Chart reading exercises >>
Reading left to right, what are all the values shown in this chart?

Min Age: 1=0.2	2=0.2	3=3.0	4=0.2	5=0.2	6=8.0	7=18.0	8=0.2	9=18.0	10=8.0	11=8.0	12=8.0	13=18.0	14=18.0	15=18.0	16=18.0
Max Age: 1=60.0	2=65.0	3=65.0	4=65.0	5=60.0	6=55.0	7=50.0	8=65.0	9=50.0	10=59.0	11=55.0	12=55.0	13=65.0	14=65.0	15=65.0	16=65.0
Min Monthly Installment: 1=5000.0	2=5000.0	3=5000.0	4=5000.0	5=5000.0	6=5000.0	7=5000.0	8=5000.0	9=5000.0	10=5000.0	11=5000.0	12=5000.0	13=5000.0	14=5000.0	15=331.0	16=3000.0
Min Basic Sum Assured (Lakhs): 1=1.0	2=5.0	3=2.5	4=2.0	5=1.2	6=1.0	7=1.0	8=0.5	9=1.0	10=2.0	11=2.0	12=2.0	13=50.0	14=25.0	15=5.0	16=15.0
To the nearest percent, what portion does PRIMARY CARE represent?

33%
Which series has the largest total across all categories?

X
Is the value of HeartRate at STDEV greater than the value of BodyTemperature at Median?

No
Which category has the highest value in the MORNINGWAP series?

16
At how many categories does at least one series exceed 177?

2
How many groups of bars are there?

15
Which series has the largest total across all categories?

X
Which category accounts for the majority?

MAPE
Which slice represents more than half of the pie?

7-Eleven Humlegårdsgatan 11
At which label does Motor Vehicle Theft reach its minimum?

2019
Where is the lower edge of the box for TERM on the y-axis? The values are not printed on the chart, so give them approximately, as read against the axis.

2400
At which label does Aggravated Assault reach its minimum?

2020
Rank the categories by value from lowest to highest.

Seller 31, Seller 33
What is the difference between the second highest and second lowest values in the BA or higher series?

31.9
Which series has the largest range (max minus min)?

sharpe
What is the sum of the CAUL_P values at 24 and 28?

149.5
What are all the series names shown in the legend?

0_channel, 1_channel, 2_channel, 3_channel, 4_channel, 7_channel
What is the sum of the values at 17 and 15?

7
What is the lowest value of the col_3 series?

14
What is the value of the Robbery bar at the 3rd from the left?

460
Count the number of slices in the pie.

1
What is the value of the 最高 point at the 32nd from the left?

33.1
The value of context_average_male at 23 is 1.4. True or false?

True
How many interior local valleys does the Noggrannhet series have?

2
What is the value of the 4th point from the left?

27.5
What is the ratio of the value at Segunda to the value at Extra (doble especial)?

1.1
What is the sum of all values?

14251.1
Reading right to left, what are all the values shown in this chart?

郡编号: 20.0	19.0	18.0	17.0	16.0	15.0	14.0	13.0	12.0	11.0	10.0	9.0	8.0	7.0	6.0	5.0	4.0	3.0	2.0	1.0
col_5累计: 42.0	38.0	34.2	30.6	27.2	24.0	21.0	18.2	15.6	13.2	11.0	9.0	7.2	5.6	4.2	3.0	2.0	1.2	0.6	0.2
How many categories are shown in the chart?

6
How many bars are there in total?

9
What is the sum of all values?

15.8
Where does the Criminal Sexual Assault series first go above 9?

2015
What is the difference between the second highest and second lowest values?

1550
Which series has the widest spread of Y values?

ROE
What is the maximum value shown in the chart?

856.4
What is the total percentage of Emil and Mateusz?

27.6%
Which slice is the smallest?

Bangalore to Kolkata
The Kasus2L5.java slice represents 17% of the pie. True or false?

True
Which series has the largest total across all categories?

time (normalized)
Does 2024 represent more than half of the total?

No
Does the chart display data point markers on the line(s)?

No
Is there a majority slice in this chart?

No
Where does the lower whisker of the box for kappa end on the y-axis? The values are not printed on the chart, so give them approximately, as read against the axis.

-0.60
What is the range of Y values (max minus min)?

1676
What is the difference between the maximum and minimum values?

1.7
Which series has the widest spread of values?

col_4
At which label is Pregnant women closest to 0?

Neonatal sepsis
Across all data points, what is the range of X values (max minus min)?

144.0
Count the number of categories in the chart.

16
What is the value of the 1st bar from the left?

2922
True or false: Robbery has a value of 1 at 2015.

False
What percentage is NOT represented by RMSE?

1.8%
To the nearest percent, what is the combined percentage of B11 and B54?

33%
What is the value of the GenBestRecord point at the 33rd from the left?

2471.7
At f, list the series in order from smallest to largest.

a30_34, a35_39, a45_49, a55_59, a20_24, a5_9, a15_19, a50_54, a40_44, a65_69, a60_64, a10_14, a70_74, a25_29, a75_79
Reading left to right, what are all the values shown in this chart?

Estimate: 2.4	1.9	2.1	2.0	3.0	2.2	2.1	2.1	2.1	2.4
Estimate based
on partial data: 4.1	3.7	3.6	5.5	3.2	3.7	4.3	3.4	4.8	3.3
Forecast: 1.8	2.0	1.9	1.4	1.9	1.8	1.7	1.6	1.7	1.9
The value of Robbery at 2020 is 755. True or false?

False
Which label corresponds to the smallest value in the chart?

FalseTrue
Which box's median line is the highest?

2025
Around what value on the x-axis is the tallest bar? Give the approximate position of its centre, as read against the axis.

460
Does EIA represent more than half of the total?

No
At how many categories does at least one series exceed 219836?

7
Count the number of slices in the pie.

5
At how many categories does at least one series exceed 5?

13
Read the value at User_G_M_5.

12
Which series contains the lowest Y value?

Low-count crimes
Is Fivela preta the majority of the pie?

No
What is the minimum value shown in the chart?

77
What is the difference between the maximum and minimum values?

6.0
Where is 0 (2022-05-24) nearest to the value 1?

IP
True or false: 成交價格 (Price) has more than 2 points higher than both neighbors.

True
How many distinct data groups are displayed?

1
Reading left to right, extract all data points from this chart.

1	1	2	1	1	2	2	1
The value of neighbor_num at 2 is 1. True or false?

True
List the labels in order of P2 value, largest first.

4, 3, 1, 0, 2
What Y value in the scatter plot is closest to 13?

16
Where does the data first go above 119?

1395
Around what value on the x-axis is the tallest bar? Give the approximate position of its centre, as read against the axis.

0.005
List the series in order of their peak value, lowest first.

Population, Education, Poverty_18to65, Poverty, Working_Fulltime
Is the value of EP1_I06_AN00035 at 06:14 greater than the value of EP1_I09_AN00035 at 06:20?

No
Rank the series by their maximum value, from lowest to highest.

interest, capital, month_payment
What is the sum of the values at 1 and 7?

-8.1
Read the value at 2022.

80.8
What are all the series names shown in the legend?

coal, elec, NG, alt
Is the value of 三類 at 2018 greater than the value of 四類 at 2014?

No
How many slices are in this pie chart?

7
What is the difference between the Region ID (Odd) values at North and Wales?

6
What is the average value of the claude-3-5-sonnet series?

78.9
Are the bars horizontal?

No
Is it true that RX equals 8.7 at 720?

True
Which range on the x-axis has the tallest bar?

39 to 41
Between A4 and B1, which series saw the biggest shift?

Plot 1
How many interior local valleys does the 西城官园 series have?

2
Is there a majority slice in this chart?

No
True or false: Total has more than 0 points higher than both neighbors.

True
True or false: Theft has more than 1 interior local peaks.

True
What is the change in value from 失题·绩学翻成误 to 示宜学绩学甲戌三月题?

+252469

Exercise aim >> Present all of the lines above as a Markdown table with two columns, Row and Line, numbering the rows in order and leaving out blank lines.

Answer space >>
| Row | Line |
|---|---|
| 1 | Reading left to right, what are all the values shown in this chart? |
| 2 | Min Age: 1=0.2	2=0.2	3=3.0	4=0.2	5=0.2	6=8.0	7=18.0	8=0.2	9=18.0	10=8.0	11=8.0	12=8.0	13=18.0	14=18.0	15=18.0	16=18.0 |
| 3 | Max Age: 1=60.0	2=65.0	3=65.0	4=65.0	5=60.0	6=55.0	7=50.0	8=65.0	9=50.0	10=59.0	11=55.0	12=55.0	13=65.0	14=65.0	15=65.0	16=65.0 |
| 4 | Min Monthly Installment: 1=5000.0	2=5000.0	3=5000.0	4=5000.0	5=5000.0	6=5000.0	7=5000.0	8=5000.0	9=5000.0	10=5000.0	11=5000.0	12=5000.0	13=5000.0	14=5000.0	15=331.0	16=3000.0 |
| 5 | Min Basic Sum Assured (Lakhs): 1=1.0	2=5.0	3=2.5	4=2.0	5=1.2	6=1.0	7=1.0	8=0.5	9=1.0	10=2.0	11=2.0	12=2.0	13=50.0	14=25.0	15=5.0	16=15.0 |
| 6 | To the nearest percent, what portion does PRIMARY CARE represent? |
| 7 | 33% |
| 8 | Which series has the largest total across all categories? |
| 9 | X |
| 10 | Is the value of HeartRate at STDEV greater than the value of BodyTemperature at Median? |
| 11 | No |
| 12 | Which category has the highest value in the MORNINGWAP series? |
| 13 | 16 |
| 14 | At how many categories does at least one series exceed 177? |
| 15 | 2 |
| 16 | How many groups of bars are there? |
| 17 | 15 |
| 18 | Which series has the largest total across all categories? |
| 19 | X |
| 20 | Which category accounts for the majority? |
| 21 | MAPE |
| 22 | Which slice represents more than half of the pie? |
| 23 | 7-Eleven Humlegårdsgatan 11 |
| 24 | At which label does Motor Vehicle Theft reach its minimum? |
| 25 | 2019 |
| 26 | Where is the lower edge of the box for TERM on the y-axis? The values are not printed on the chart, so give them approximately, as read against the axis. |
| 27 | 2400 |
| 28 | At which label does Aggravated Assault reach its minimum? |
| 29 | 2020 |
| 30 | Rank the categories by value from lowest to highest. |
| 31 | Seller 31, Seller 33 |
| 32 | What is the difference between the second highest and second lowest values in the BA or higher series? |
| 33 | 31.9 |
| 34 | Which series has the largest range (max minus min)? |
| 35 | sharpe |
| 36 | What is the sum of the CAUL_P values at 24 and 28? |
| 37 | 149.5 |
| 38 | What are all the series names shown in the legend? |
| 39 | 0_channel, 1_channel, 2_channel, 3_channel, 4_channel, 7_channel |
| 40 | What is the sum of the values at 17 and 15? |
| 41 | 7 |
| 42 | What is the lowest value of the col_3 series? |
| 43 | 14 |
| 44 | What is the value of the Robbery bar at the 3rd from the left? |
| 45 | 460 |
| 46 | Count the number of slices in the pie. |
| 47 | 1 |
| 48 | What is the value of the 最高 point at the 32nd from the left? |
| 49 | 33.1 |
| 50 | The value of context_average_male at 23 is 1.4. True or false? |
| 51 | True |
| 52 | How many interior local valleys does the Noggrannhet series have? |
| 53 | 2 |
| 54 | What is the value of the 4th point from the left? |
| 55 | 27.5 |
| 56 | What is the ratio of the value at Segunda to the value at Extra (doble especial)? |
| 57 | 1.1 |
| 58 | What is the sum of all values? |
| 59 | 14251.1 |
| 60 | Reading right to left, what are all the values shown in this chart? |
| 61 | 郡编号: 20.0	19.0	18.0	17.0	16.0	15.0	14.0	13.0	12.0	11.0	10.0	9.0	8.0	7.0	6.0	5.0	4.0	3.0	2.0	1.0 |
| 62 | col_5累计: 42.0	38.0	34.2	30.6	27.2	24.0	21.0	18.2	15.6	13.2	11.0	9.0	7.2	5.6	4.2	3.0	2.0	1.2	0.6	0.2 |
| 63 | How many categories are shown in the chart? |
| 64 | 6 |
| 65 | How many bars are there in total? |
| 66 | 9 |
| 67 | What is the sum of all values? |
| 68 | 15.8 |
| 69 | Where does the Criminal Sexual Assault series first go above 9? |
| 70 | 2015 |
| 71 | What is the difference between the second highest and second lowest values? |
| 72 | 1550 |
| 73 | Which series has the widest spread of Y values? |
| 74 | ROE |
| 75 | What is the maximum value shown in the chart? |
| 76 | 856.4 |
| 77 | What is the total percentage of Emil and Mateusz? |
| 78 | 27.6% |
| 79 | Which slice is the smallest? |
| 80 | Bangalore to Kolkata |
| 81 | The Kasus2L5.java slice represents 17% of the pie. True or false? |
| 82 | True |
| 83 | Which series has the largest total across all categories? |
| 84 | time (normalized) |
| 85 | Does 2024 represent more than half of the total? |
| 86 | No |
| 87 | Does the chart display data point markers on the line(s)? |
| 88 | No |
| 89 | Is there a majority slice in this chart? |
| 90 | No |
| 91 | Where does the lower whisker of the box for kappa end on the y-axis? The values are not printed on the chart, so give them approximately, as read against the axis. |
| 92 | -0.60 |
| 93 | What is the range of Y values (max minus min)? |
| 94 | 1676 |
| 95 | What is the difference between the maximum and minimum values? |
| 96 | 1.7 |
| 97 | Which series has the widest spread of values? |
| 98 | col_4 |
| 99 | At which label is Pregnant women closest to 0? |
| 100 | Neonatal sepsis |
| 101 | Across all data points, what is the range of X values (max minus min)? |
| 102 | 144.0 |
| 103 | Count the number of categories in the chart. |
| 104 | 16 |
| 105 | What is the value of the 1st bar from the left? |
| 106 | 2922 |
| 107 | True or false: Robbery has a value of 1 at 2015. |
| 108 | False |
| 109 | What percentage is NOT represented by RMSE? |
| 110 | 1.8% |
| 111 | To the nearest percent, what is the combined percentage of B11 and B54? |
| 112 | 33% |
| 113 | What is the value of the GenBestRecord point at the 33rd from the left? |
| 114 | 2471.7 |
| 115 | At f, list the series in order from smallest to largest. |
| 116 | a30_34, a35_39, a45_49, a55_59, a20_24, a5_9, a15_19, a50_54, a40_44, a65_69, a60_64, a10_14, a70_74, a25_29, a75_79 |
| 117 | Reading left to right, what are all the values shown in this chart? |
| 118 | Estimate: 2.4	1.9	2.1	2.0	3.0	2.2	2.1	2.1	2.1	2.4 |
| 119 | Estimate based |
| 120 | on partial data: 4.1	3.7	3.6	5.5	3.2	3.7	4.3	3.4	4.8	3.3 |
| 121 | Forecast: 1.8	2.0	1.9	1.4	1.9	1.8	1.7	1.6	1.7	1.9 |
| 122 | The value of Robbery at 2020 is 755. True or false? |
| 123 | False |
| 124 | Which label corresponds to the smallest value in the chart? |
| 125 | FalseTrue |
| 126 | Which box's median line is the highest? |
| 127 | 2025 |
| 128 | Around what value on the x-axis is the tallest bar? Give the approximate position of its centre, as read against the axis. |
| 129 | 460 |
| 130 | Does EIA represent more than half of the total? |
| 131 | No |
| 132 | At how many categories does at least one series exceed 219836? |
| 133 | 7 |
| 134 | Count the number of slices in the pie. |
| 135 | 5 |
| 136 | At how many categories does at least one series exceed 5? |
| 137 | 13 |
| 138 | Read the value at User_G_M_5. |
| 139 | 12 |
| 140 | Which series contains the lowest Y value? |
| 141 | Low-count crimes |
| 142 | Is Fivela preta the majority of the pie? |
| 143 | No |
| 144 | What is the minimum value shown in the chart? |
| 145 | 77 |
| 146 | What is the difference between the maximum and minimum values? |
| 147 | 6.0 |
| 148 | Where is 0 (2022-05-24) nearest to the value 1? |
| 149 | IP |
| 150 | True or false: 成交價格 (Price) has more than 2 points higher than both neighbors. |
| 151 | True |
| 152 | How many distinct data groups are displayed? |
| 153 | 1 |
| 154 | Reading left to right, extract all data points from this chart. |
| 155 | 1	1	2	1	1	2	2	1 |
| 156 | The value of neighbor_num at 2 is 1. True or false? |
| 157 | True |
| 158 | List the labels in order of P2 value, largest first. |
| 159 | 4, 3, 1, 0, 2 |
| 160 | What Y value in the scatter plot is closest to 13? |
| 161 | 16 |
| 162 | Where does the data first go above 119? |
| 163 | 1395 |
| 164 | Around what value on the x-axis is the tallest bar? Give the approximate position of its centre, as read against the axis. |
| 165 | 0.005 |
| 166 | List the series in order of their peak value, lowest first. |
| 167 | Population, Education, Poverty_18to65, Poverty, Working_Fulltime |
| 168 | Is the value of EP1_I06_AN00035 at 06:14 greater than the value of EP1_I09_AN00035 at 06:20? |
| 169 | No |
| 170 | Rank the series by their maximum value, from lowest to highest. |
| 171 | interest, capital, month_payment |
| 172 | What is the sum of the values at 1 and 7? |
| 173 | -8.1 |
| 174 | Read the value at 2022. |
| 175 | 80.8 |
| 176 | What are all the series names shown in the legend? |
| 177 | coal, elec, NG, alt |
| 178 | Is the value of 三類 at 2018 greater than the value of 四類 at 2014? |
| 179 | No |
| 180 | How many slices are in this pie chart? |
| 181 | 7 |
| 182 | What is the difference between the Region ID (Odd) values at North and Wales? |
| 183 | 6 |
| 184 | What is the average value of the claude-3-5-sonnet series? |
| 185 | 78.9 |
| 186 | Are the bars horizontal? |
| 187 | No |
| 188 | Is it true that RX equals 8.7 at 720? |
| 189 | True |
| 190 | Which range on the x-axis has the tallest bar? |
| 191 | 39 to 41 |
| 192 | Between A4 and B1, which series saw the biggest shift? |
| 193 | Plot 1 |
| 194 | How many interior local valleys does the 西城官园 series have? |
| 195 | 2 |
| 196 | Is there a majority slice in this chart? |
| 197 | No |
| 198 | True or false: Total has more than 0 points higher than both neighbors. |
| 199 | True |
| 200 | True or false: Theft has more than 1 interior local peaks. |
| 201 | True |
| 202 | What is the change in value from 失题·绩学翻成误 to 示宜学绩学甲戌三月题? |
| 203 | +252469 |